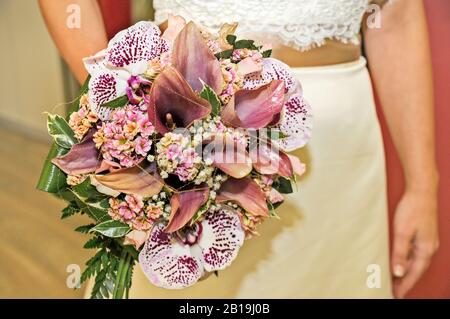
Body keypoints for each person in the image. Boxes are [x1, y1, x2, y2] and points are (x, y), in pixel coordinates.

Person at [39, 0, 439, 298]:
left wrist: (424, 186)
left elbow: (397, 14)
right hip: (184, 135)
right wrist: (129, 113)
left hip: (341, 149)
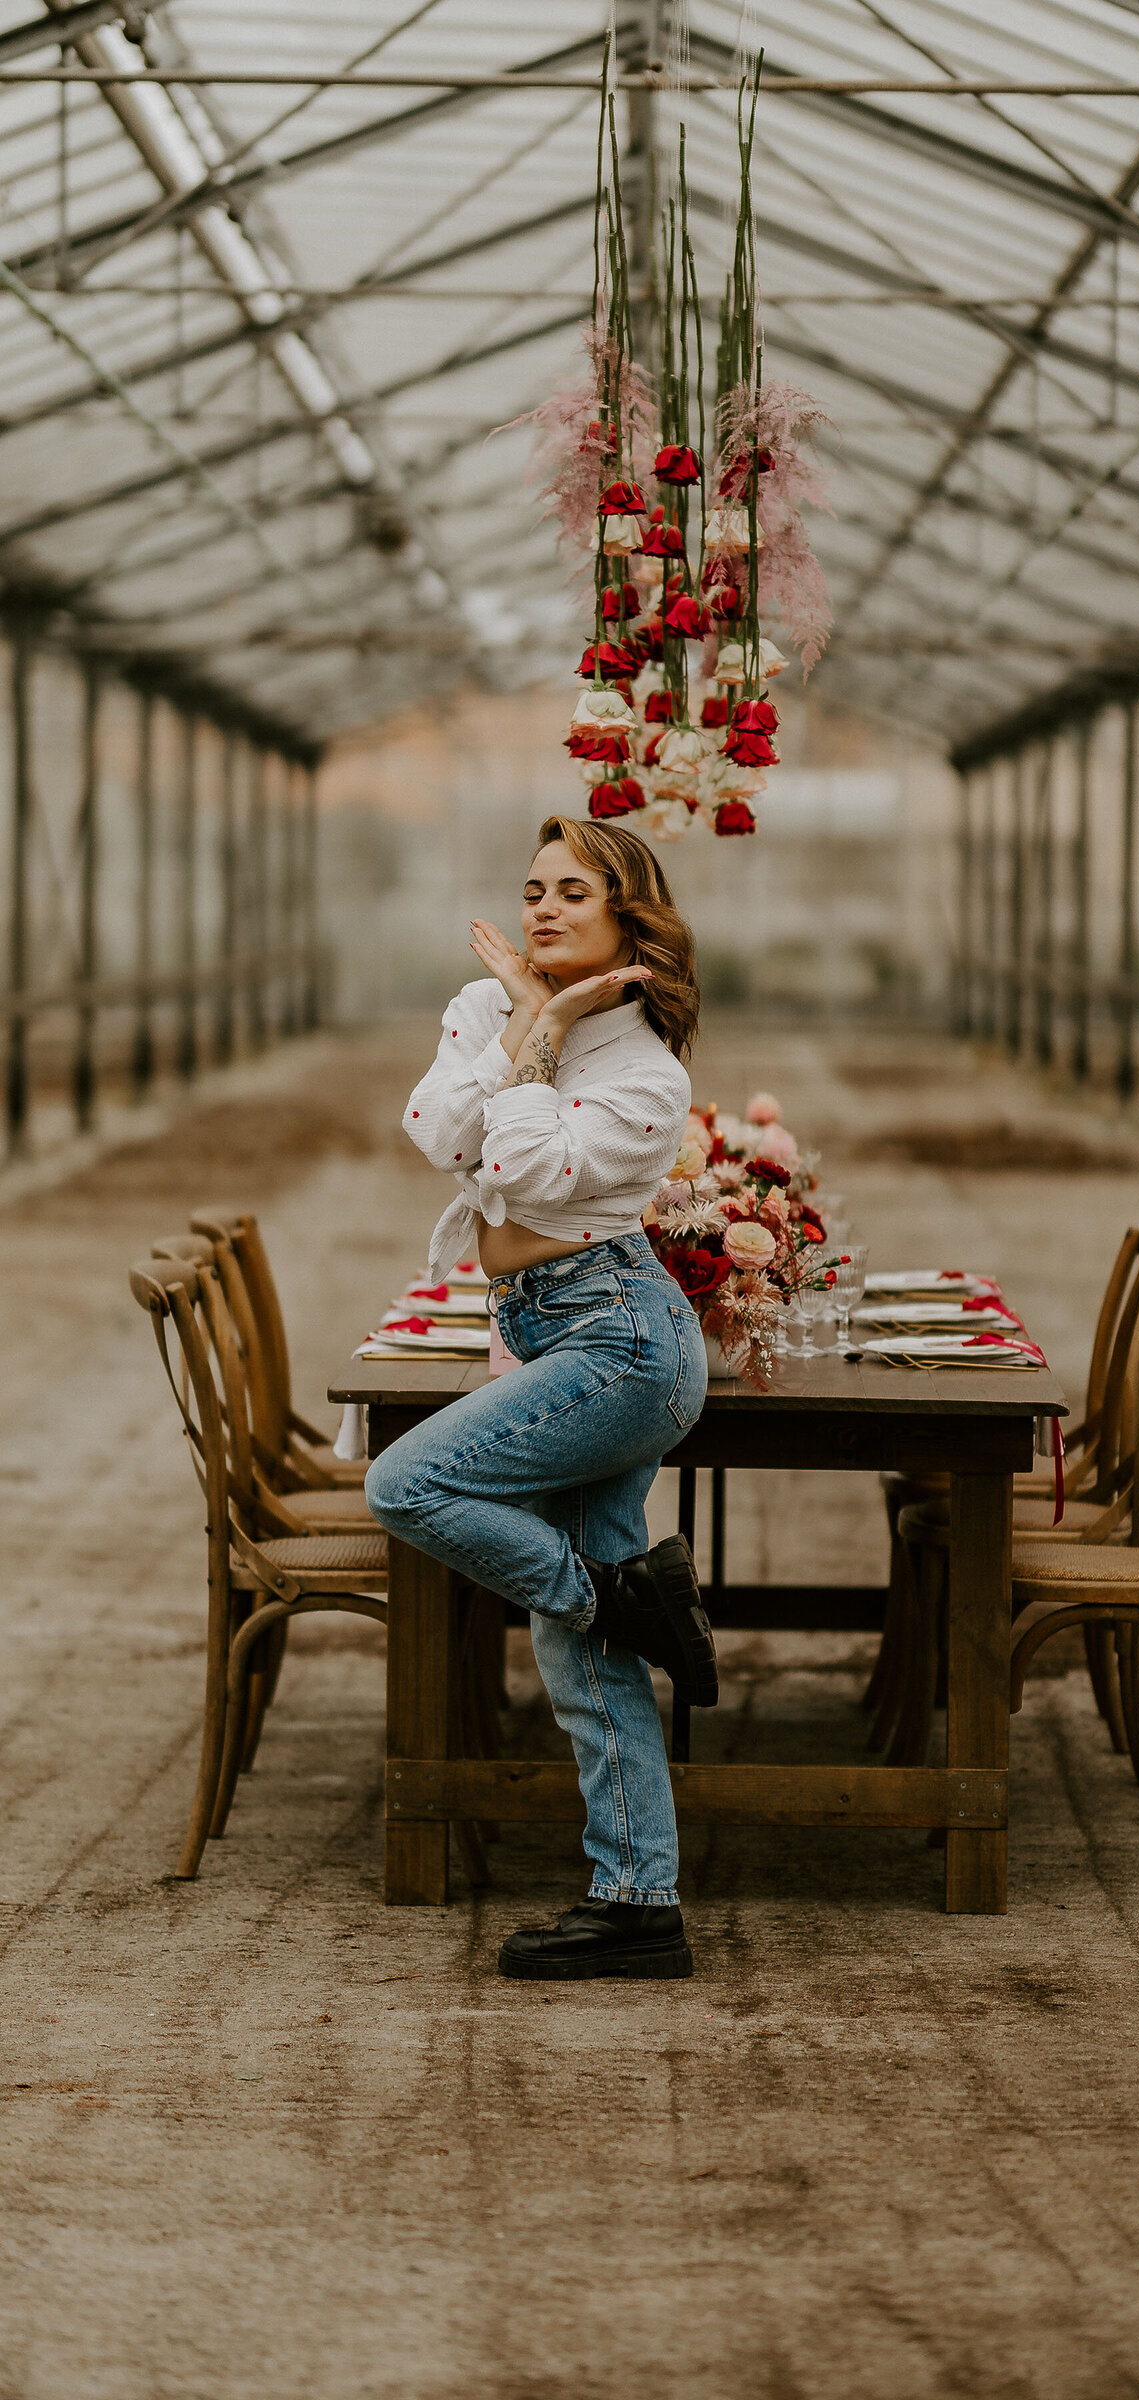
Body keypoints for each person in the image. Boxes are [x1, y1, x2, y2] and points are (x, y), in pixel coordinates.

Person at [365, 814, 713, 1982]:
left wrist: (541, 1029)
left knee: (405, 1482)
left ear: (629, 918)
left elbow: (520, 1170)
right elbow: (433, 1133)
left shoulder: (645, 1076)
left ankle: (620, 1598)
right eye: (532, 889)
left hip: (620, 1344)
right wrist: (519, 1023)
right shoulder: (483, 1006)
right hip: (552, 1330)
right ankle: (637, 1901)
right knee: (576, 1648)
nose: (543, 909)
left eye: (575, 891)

^^^^

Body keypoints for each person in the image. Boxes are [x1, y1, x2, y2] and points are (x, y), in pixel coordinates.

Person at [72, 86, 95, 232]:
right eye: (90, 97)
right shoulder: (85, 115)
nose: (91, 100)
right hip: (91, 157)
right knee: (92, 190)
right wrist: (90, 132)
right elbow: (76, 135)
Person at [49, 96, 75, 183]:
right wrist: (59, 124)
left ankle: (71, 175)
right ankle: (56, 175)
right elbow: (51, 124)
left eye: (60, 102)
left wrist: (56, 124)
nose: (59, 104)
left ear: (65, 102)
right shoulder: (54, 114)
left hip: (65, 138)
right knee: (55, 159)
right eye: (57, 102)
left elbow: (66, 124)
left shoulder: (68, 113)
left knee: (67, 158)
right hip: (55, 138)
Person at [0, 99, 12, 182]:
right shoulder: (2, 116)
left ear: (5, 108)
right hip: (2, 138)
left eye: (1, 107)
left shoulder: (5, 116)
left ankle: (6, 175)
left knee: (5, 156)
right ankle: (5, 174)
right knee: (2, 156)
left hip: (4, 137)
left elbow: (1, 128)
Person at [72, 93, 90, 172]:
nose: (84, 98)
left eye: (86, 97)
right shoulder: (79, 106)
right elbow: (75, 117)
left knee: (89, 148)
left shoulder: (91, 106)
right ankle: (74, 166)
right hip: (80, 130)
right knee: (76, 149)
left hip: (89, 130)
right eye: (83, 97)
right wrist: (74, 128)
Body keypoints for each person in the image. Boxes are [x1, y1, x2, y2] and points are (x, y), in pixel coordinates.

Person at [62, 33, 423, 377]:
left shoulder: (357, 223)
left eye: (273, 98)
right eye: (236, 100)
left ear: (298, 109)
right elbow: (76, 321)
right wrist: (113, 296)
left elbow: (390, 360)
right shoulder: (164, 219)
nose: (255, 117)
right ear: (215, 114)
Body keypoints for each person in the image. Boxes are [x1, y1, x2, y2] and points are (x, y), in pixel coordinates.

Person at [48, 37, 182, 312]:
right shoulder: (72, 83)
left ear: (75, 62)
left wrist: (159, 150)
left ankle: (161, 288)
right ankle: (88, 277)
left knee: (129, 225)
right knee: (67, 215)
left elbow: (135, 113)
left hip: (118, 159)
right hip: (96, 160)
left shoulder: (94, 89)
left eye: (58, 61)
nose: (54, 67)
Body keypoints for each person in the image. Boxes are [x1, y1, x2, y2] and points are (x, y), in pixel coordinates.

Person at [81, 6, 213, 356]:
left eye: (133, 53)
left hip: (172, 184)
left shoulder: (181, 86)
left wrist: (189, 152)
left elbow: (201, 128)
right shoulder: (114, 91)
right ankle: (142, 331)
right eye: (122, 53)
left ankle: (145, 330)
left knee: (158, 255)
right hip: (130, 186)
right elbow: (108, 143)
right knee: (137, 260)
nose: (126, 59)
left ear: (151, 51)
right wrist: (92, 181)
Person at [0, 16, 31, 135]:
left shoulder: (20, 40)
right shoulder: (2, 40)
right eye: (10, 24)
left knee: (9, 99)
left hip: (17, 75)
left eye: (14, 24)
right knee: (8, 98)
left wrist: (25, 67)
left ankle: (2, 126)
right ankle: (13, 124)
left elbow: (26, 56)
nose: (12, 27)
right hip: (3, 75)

^^^^

• **Problem statement**
Using the records above, copy word for word the line with "left ear: (298, 109)", the line with "left hip: (118, 159)", and every line between them.

• **Answer below**
left ear: (298, 109)
right elbow: (76, 321)
right wrist: (113, 296)
left elbow: (390, 360)
right shoulder: (164, 219)
nose: (255, 117)
right ear: (215, 114)
Body keypoints for each person in the image. Boxes are [x1, y1, x2, y2] and points are (x, y), in pixel coordinates.

Person at [48, 37, 182, 312]:
right shoulder: (72, 83)
left ear: (75, 62)
left wrist: (159, 150)
left ankle: (161, 288)
right ankle: (88, 277)
left knee: (129, 225)
right knee: (67, 215)
left elbow: (135, 113)
left hip: (118, 159)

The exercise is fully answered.